_PASSAGE TO READ_
Requirements for Installation

• A Linux- or UNIX-based operating system
• A GCC compiler
• Boost C++ libraries version 1.41.0: The Vina-Carb source code was compiled using this version of Boost libraries (as was the original AutoDock Vina 1.1.2). Using other versions of the libraries may work, but it has not been tested.
• The GNU make utilities
• Additionally:
  • The input carbohydrate file must follows standard carbohydrate nomenclature for atomnames.
  • The environment variable VINA_CARB should be set to point to the location of parent directory VC_1_0. Please provide the full path.

Installation

To compile Vina-Carb, follow the instructions for how to compile AutoDock Vina from source here. The executable file created will be called vina-carb.

_SOURCE EXCERPT_
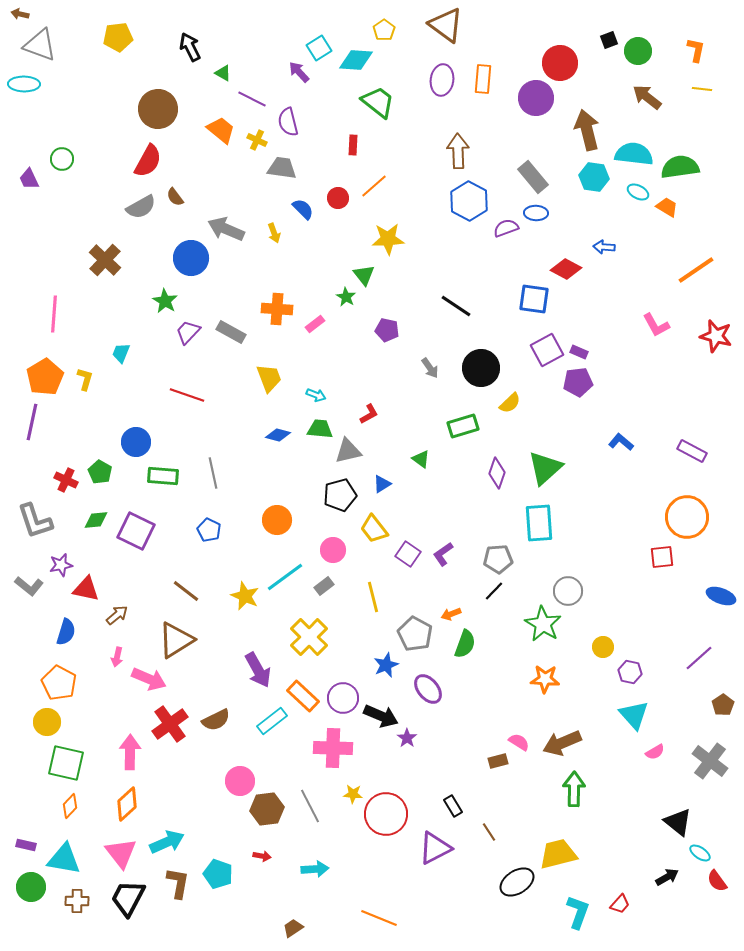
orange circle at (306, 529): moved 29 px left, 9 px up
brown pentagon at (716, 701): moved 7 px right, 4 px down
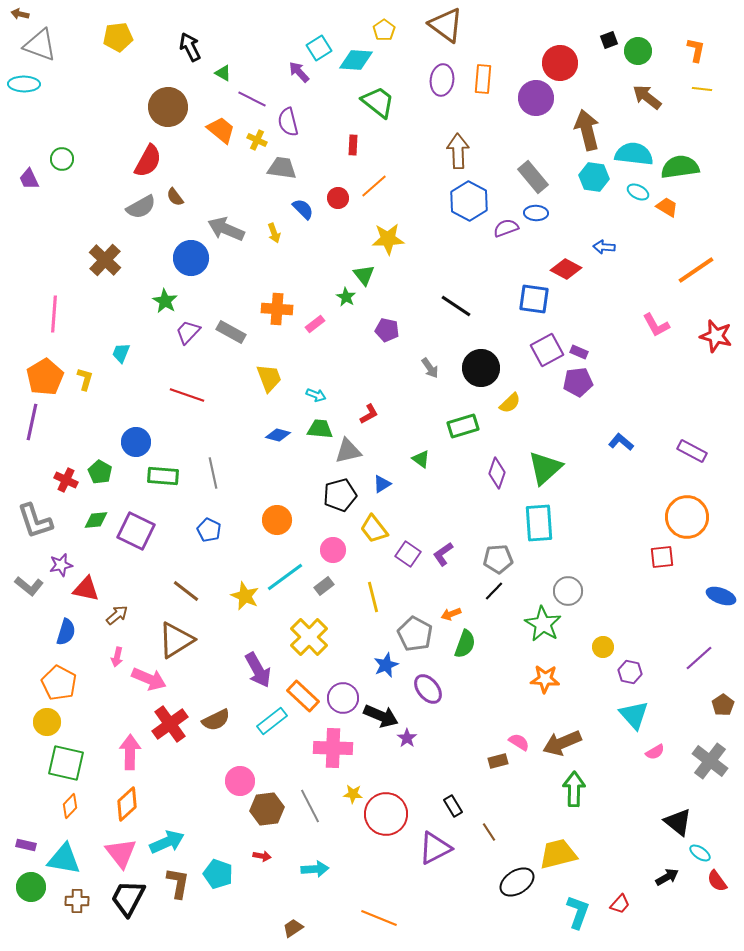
brown circle at (158, 109): moved 10 px right, 2 px up
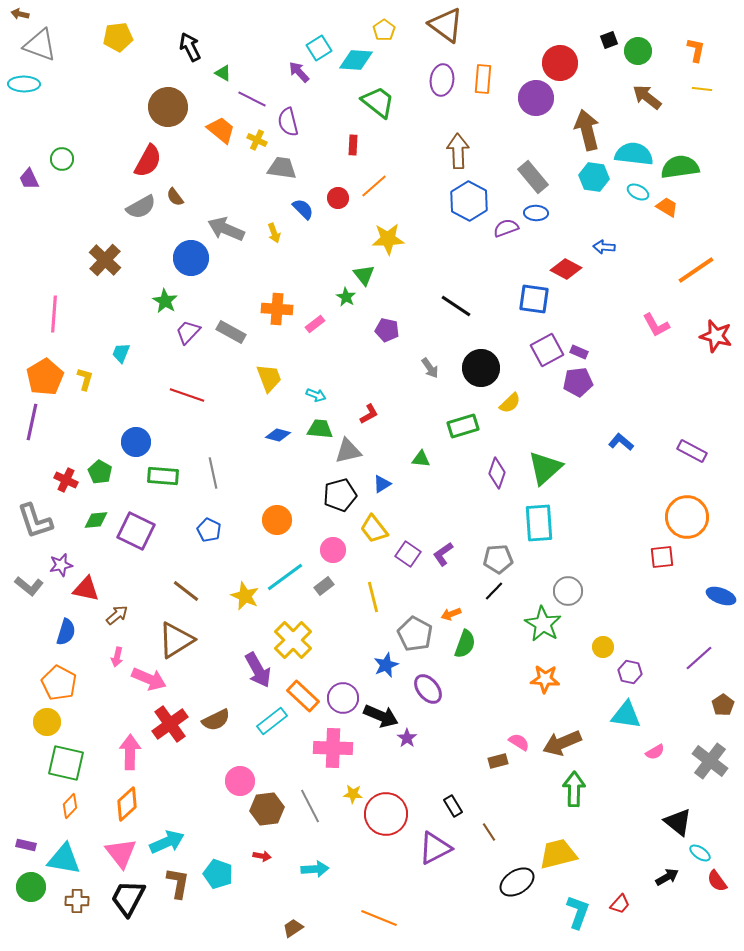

_WHAT YOU NEED TO DO_
Continue the Vina-Carb installation text from its last sentence. The data plays no part in what comes next.

_WRITTEN RESPONSE_
Configuration file

Besides the flags regularly used during AutoDock Vina docking, the user can use two additional parameters to tweak the application of CHI energies during Vina-Carb docking as shown below; default values set are shown in square brackets.
chi_coeff [1.0]: this value can be adjusted to any number; a value of 0 will switch Vina-Carb to AutoDock Vina.
chi_cutoff [2.0]: this value can be changed to any number but with a value high enough (12), it would switch to AutoDock Vina as all CHI energy penalties will be negated.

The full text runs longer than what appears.